▶ _TRY IT_:
Copy down every line of the data that follows exactly. Omit the pictures.

▶ _DATA FOR THIS TASK_:
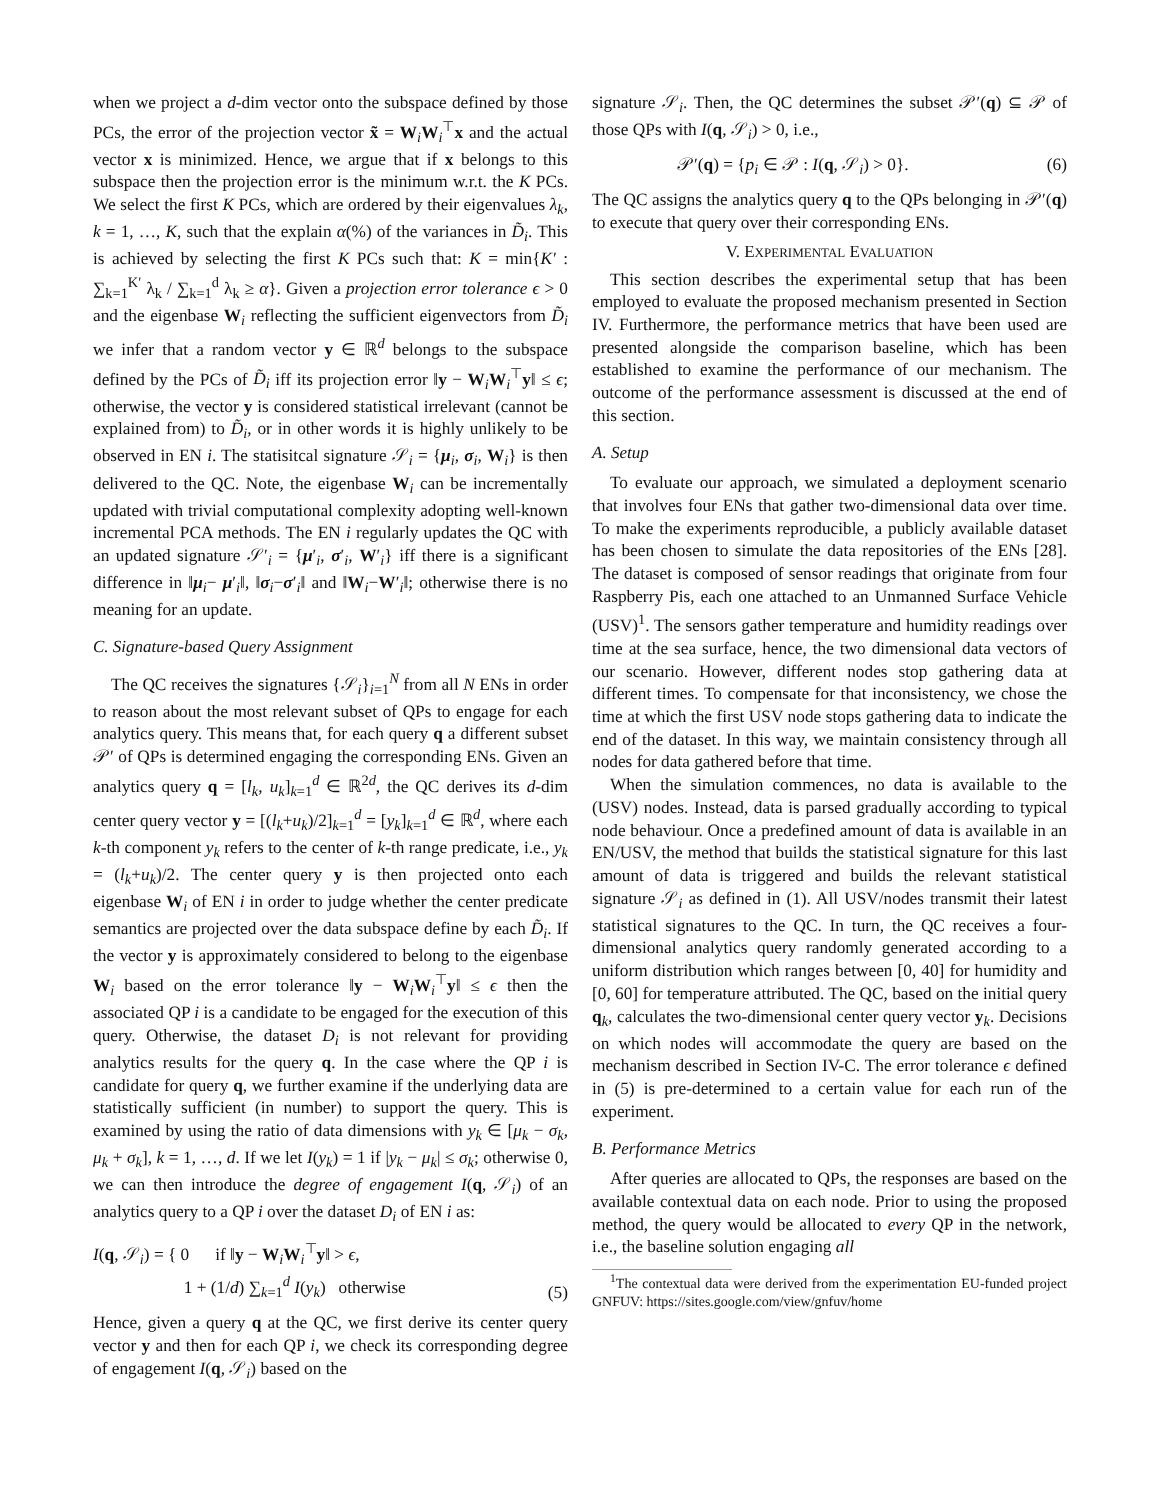when we project a d-dim vector onto the subspace defined by those PCs, the error of the projection vector x̃ = W<sub>i</sub>W<sub>i</sub><sup>⊤</sup>x and the actual vector x is minimized. Hence, we argue that if x belongs to this subspace then the projection error is the minimum w.r.t. the K PCs. We select the first K PCs, which are ordered by their eigenvalues λ<sub>k</sub>, k = 1, …, K, such that the explain α(%) of the variances in D̃<sub>i</sub>. This is achieved by selecting the first K PCs such that: K = min{K′ : ∑<sub>k=1</sub><sup>K′</sup> λ<sub>k</sub> / ∑<sub>k=1</sub><sup>d</sup> λ<sub>k</sub> ≥ α}. Given a projection error tolerance ϵ > 0 and the eigenbase W<sub>i</sub> reflecting the sufficient eigenvectors from D̃<sub>i</sub> we infer that a random vector y ∈ ℝ<sup>d</sup> belongs to the subspace defined by the PCs of D̃<sub>i</sub> iff its projection error ‖y − W<sub>i</sub>W<sub>i</sub><sup>⊤</sup>y‖ ≤ ϵ; otherwise, the vector y is considered statistical irrelevant (cannot be explained from) to D̃<sub>i</sub>, or in other words it is highly unlikely to be observed in EN i. The statisitcal signature 𝒮<sub>i</sub> = {μ<sub>i</sub>, σ<sub>i</sub>, W<sub>i</sub>} is then delivered to the QC. Note, the eigenbase W<sub>i</sub> can be incrementally updated with trivial computational complexity adopting well-known incremental PCA methods. The EN i regularly updates the QC with an updated signature 𝒮′<sub>i</sub> = {μ′<sub>i</sub>, σ′<sub>i</sub>, W′<sub>i</sub>} iff there is a significant difference in ‖μ<sub>i</sub>− μ′<sub>i</sub>‖, ‖σ<sub>i</sub>−σ′<sub>i</sub>‖ and ‖W<sub>i</sub>−W′<sub>i</sub>‖; otherwise there is no meaning for an update.
C. Signature-based Query Assignment
The QC receives the signatures {𝒮<sub>i</sub>}<sub>i=1</sub><sup>N</sup> from all N ENs in order to reason about the most relevant subset of QPs to engage for each analytics query. This means that, for each query q a different subset 𝒫′ of QPs is determined engaging the corresponding ENs. Given an analytics query q = [l<sub>k</sub>, u<sub>k</sub>]<sub>k=1</sub><sup>d</sup> ∈ ℝ<sup>2d</sup>, the QC derives its d-dim center query vector y = [(l<sub>k</sub>+u<sub>k</sub>)/2]<sub>k=1</sub><sup>d</sup> = [y<sub>k</sub>]<sub>k=1</sub><sup>d</sup> ∈ ℝ<sup>d</sup>, where each k-th component y<sub>k</sub> refers to the center of k-th range predicate, i.e., y<sub>k</sub> = (l<sub>k</sub>+u<sub>k</sub>)/2. The center query y is then projected onto each eigenbase W<sub>i</sub> of EN i in order to judge whether the center predicate semantics are projected over the data subspace define by each D̃<sub>i</sub>. If the vector y is approximately considered to belong to the eigenbase W<sub>i</sub> based on the error tolerance ‖y − W<sub>i</sub>W<sub>i</sub><sup>⊤</sup>y‖ ≤ ϵ then the associated QP i is a candidate to be engaged for the execution of this query. Otherwise, the dataset D<sub>i</sub> is not relevant for providing analytics results for the query q. In the case where the QP i is candidate for query q, we further examine if the underlying data are statistically sufficient (in number) to support the query. This is examined by using the ratio of data dimensions with y<sub>k</sub> ∈ [μ<sub>k</sub> − σ<sub>k</sub>, μ<sub>k</sub> + σ<sub>k</sub>], k = 1, …, d. If we let I(y<sub>k</sub>) = 1 if |y<sub>k</sub> − μ<sub>k</sub>| ≤ σ<sub>k</sub>; otherwise 0, we can then introduce the degree of engagement I(q, 𝒮<sub>i</sub>) of an analytics query to a QP i over the dataset D<sub>i</sub> of EN i as:
I(q, 𝒮<sub>i</sub>) = { 0 if ‖y − W<sub>i</sub>W<sub>i</sub><sup>⊤</sup>y‖ > ϵ,
1 + (1/d) ∑<sub>k=1</sub><sup>d</sup> I(y<sub>k</sub>) otherwise
(5)
Hence, given a query q at the QC, we first derive its center query vector y and then for each QP i, we check its corresponding degree of engagement I(q, 𝒮<sub>i</sub>) based on the
signature 𝒮<sub>i</sub>. Then, the QC determines the subset 𝒫′(q) ⊆ 𝒫 of those QPs with I(q, 𝒮<sub>i</sub>) > 0, i.e.,
𝒫′(q) = {p<sub>i</sub> ∈ 𝒫 : I(q, 𝒮<sub>i</sub>) > 0}.
(6)
The QC assigns the analytics query q to the QPs belonging in 𝒫′(q) to execute that query over their corresponding ENs.
V. EXPERIMENTAL EVALUATION
This section describes the experimental setup that has been employed to evaluate the proposed mechanism presented in Section IV. Furthermore, the performance metrics that have been used are presented alongside the comparison baseline, which has been established to examine the performance of our mechanism. The outcome of the performance assessment is discussed at the end of this section.
A. Setup
To evaluate our approach, we simulated a deployment scenario that involves four ENs that gather two-dimensional data over time. To make the experiments reproducible, a publicly available dataset has been chosen to simulate the data repositories of the ENs [28]. The dataset is composed of sensor readings that originate from four Raspberry Pis, each one attached to an Unmanned Surface Vehicle (USV)<sup>1</sup>. The sensors gather temperature and humidity readings over time at the sea surface, hence, the two dimensional data vectors of our scenario. However, different nodes stop gathering data at different times. To compensate for that inconsistency, we chose the time at which the first USV node stops gathering data to indicate the end of the dataset. In this way, we maintain consistency through all nodes for data gathered before that time.
When the simulation commences, no data is available to the (USV) nodes. Instead, data is parsed gradually according to typical node behaviour. Once a predefined amount of data is available in an EN/USV, the method that builds the statistical signature for this last amount of data is triggered and builds the relevant statistical signature 𝒮<sub>i</sub> as defined in (1). All USV/nodes transmit their latest statistical signatures to the QC. In turn, the QC receives a four-dimensional analytics query randomly generated according to a uniform distribution which ranges between [0, 40] for humidity and [0, 60] for temperature attributed. The QC, based on the initial query q<sub>k</sub>, calculates the two-dimensional center query vector y<sub>k</sub>. Decisions on which nodes will accommodate the query are based on the mechanism described in Section IV-C. The error tolerance ϵ defined in (5) is pre-determined to a certain value for each run of the experiment.
B. Performance Metrics
After queries are allocated to QPs, the responses are based on the available contextual data on each node. Prior to using the proposed method, the query would be allocated to every QP in the network, i.e., the baseline solution engaging all
<sup>1</sup> The contextual data were derived from the experimentation EU-funded project GNFUV: https://sites.google.com/view/gnfuv/home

▶ _RESULT OF THE EXERCISE_:
when we project a d-dim vector onto the subspace defined by those PCs, the error of the projection vector x̃ = W<sub>i</sub>W<sub>i</sub><sup>⊤</sup>x and the actual vector x is minimized. Hence, we argue that if x belongs to this subspace then the projection error is the minimum w.r.t. the K PCs. We select the first K PCs, which are ordered by their eigenvalues λ<sub>k</sub>, k = 1, …, K, such that the explain α(%) of the variances in D̃<sub>i</sub>. This is achieved by selecting the first K PCs such that: K = min{K′ : ∑<sub>k=1</sub><sup>K′</sup> λ<sub>k</sub> / ∑<sub>k=1</sub><sup>d</sup> λ<sub>k</sub> ≥ α}. Given a projection error tolerance ϵ > 0 and the eigenbase W<sub>i</sub> reflecting the sufficient eigenvectors from D̃<sub>i</sub> we infer that a random vector y ∈ ℝ<sup>d</sup> belongs to the subspace defined by the PCs of D̃<sub>i</sub> iff its projection error ‖y − W<sub>i</sub>W<sub>i</sub><sup>⊤</sup>y‖ ≤ ϵ; otherwise, the vector y is considered statistical irrelevant (cannot be explained from) to D̃<sub>i</sub>, or in other words it is highly unlikely to be observed in EN i. The statisitcal signature 𝒮<sub>i</sub> = {μ<sub>i</sub>, σ<sub>i</sub>, W<sub>i</sub>} is then delivered to the QC. Note, the eigenbase W<sub>i</sub> can be incrementally updated with trivial computational complexity adopting well-known incremental PCA methods. The EN i regularly updates the QC with an updated signature 𝒮′<sub>i</sub> = {μ′<sub>i</sub>, σ′<sub>i</sub>, W′<sub>i</sub>} iff there is a significant difference in ‖μ<sub>i</sub>− μ′<sub>i</sub>‖, ‖σ<sub>i</sub>−σ′<sub>i</sub>‖ and ‖W<sub>i</sub>−W′<sub>i</sub>‖; otherwise there is no meaning for an update.
C. Signature-based Query Assignment
The QC receives the signatures {𝒮<sub>i</sub>}<sub>i=1</sub><sup>N</sup> from all N ENs in order to reason about the most relevant subset of QPs to engage for each analytics query. This means that, for each query q a different subset 𝒫′ of QPs is determined engaging the corresponding ENs. Given an analytics query q = [l<sub>k</sub>, u<sub>k</sub>]<sub>k=1</sub><sup>d</sup> ∈ ℝ<sup>2d</sup>, the QC derives its d-dim center query vector y = [(l<sub>k</sub>+u<sub>k</sub>)/2]<sub>k=1</sub><sup>d</sup> = [y<sub>k</sub>]<sub>k=1</sub><sup>d</sup> ∈ ℝ<sup>d</sup>, where each k-th component y<sub>k</sub> refers to the center of k-th range predicate, i.e., y<sub>k</sub> = (l<sub>k</sub>+u<sub>k</sub>)/2. The center query y is then projected onto each eigenbase W<sub>i</sub> of EN i in order to judge whether the center predicate semantics are projected over the data subspace define by each D̃<sub>i</sub>. If the vector y is approximately considered to belong to the eigenbase W<sub>i</sub> based on the error tolerance ‖y − W<sub>i</sub>W<sub>i</sub><sup>⊤</sup>y‖ ≤ ϵ then the associated QP i is a candidate to be engaged for the execution of this query. Otherwise, the dataset D<sub>i</sub> is not relevant for providing analytics results for the query q. In the case where the QP i is candidate for query q, we further examine if the underlying data are statistically sufficient (in number) to support the query. This is examined by using the ratio of data dimensions with y<sub>k</sub> ∈ [μ<sub>k</sub> − σ<sub>k</sub>, μ<sub>k</sub> + σ<sub>k</sub>], k = 1, …, d. If we let I(y<sub>k</sub>) = 1 if |y<sub>k</sub> − μ<sub>k</sub>| ≤ σ<sub>k</sub>; otherwise 0, we can then introduce the degree of engagement I(q, 𝒮<sub>i</sub>) of an analytics query to a QP i over the dataset D<sub>i</sub> of EN i as:
I(q, 𝒮<sub>i</sub>) = { 0 if ‖y − W<sub>i</sub>W<sub>i</sub><sup>⊤</sup>y‖ > ϵ,
1 + (1/d) ∑<sub>k=1</sub><sup>d</sup> I(y<sub>k</sub>) otherwise
(5)
Hence, given a query q at the QC, we first derive its center query vector y and then for each QP i, we check its corresponding degree of engagement I(q, 𝒮<sub>i</sub>) based on the
signature 𝒮<sub>i</sub>. Then, the QC determines the subset 𝒫′(q) ⊆ 𝒫 of those QPs with I(q, 𝒮<sub>i</sub>) > 0, i.e.,
𝒫′(q) = {p<sub>i</sub> ∈ 𝒫 : I(q, 𝒮<sub>i</sub>) > 0}.
(6)
The QC assigns the analytics query q to the QPs belonging in 𝒫′(q) to execute that query over their corresponding ENs.
V. EXPERIMENTAL EVALUATION
This section describes the experimental setup that has been employed to evaluate the proposed mechanism presented in Section IV. Furthermore, the performance metrics that have been used are presented alongside the comparison baseline, which has been established to examine the performance of our mechanism. The outcome of the performance assessment is discussed at the end of this section.
A. Setup
To evaluate our approach, we simulated a deployment scenario that involves four ENs that gather two-dimensional data over time. To make the experiments reproducible, a publicly available dataset has been chosen to simulate the data repositories of the ENs [28]. The dataset is composed of sensor readings that originate from four Raspberry Pis, each one attached to an Unmanned Surface Vehicle (USV)<sup>1</sup>. The sensors gather temperature and humidity readings over time at the sea surface, hence, the two dimensional data vectors of our scenario. However, different nodes stop gathering data at different times. To compensate for that inconsistency, we chose the time at which the first USV node stops gathering data to indicate the end of the dataset. In this way, we maintain consistency through all nodes for data gathered before that time.
When the simulation commences, no data is available to the (USV) nodes. Instead, data is parsed gradually according to typical node behaviour. Once a predefined amount of data is available in an EN/USV, the method that builds the statistical signature for this last amount of data is triggered and builds the relevant statistical signature 𝒮<sub>i</sub> as defined in (1). All USV/nodes transmit their latest statistical signatures to the QC. In turn, the QC receives a four-dimensional analytics query randomly generated according to a uniform distribution which ranges between [0, 40] for humidity and [0, 60] for temperature attributed. The QC, based on the initial query q<sub>k</sub>, calculates the two-dimensional center query vector y<sub>k</sub>. Decisions on which nodes will accommodate the query are based on the mechanism described in Section IV-C. The error tolerance ϵ defined in (5) is pre-determined to a certain value for each run of the experiment.
B. Performance Metrics
After queries are allocated to QPs, the responses are based on the available contextual data on each node. Prior to using the proposed method, the query would be allocated to every QP in the network, i.e., the baseline solution engaging all
<sup>1</sup> The contextual data were derived from the experimentation EU-funded project GNFUV: https://sites.google.com/view/gnfuv/home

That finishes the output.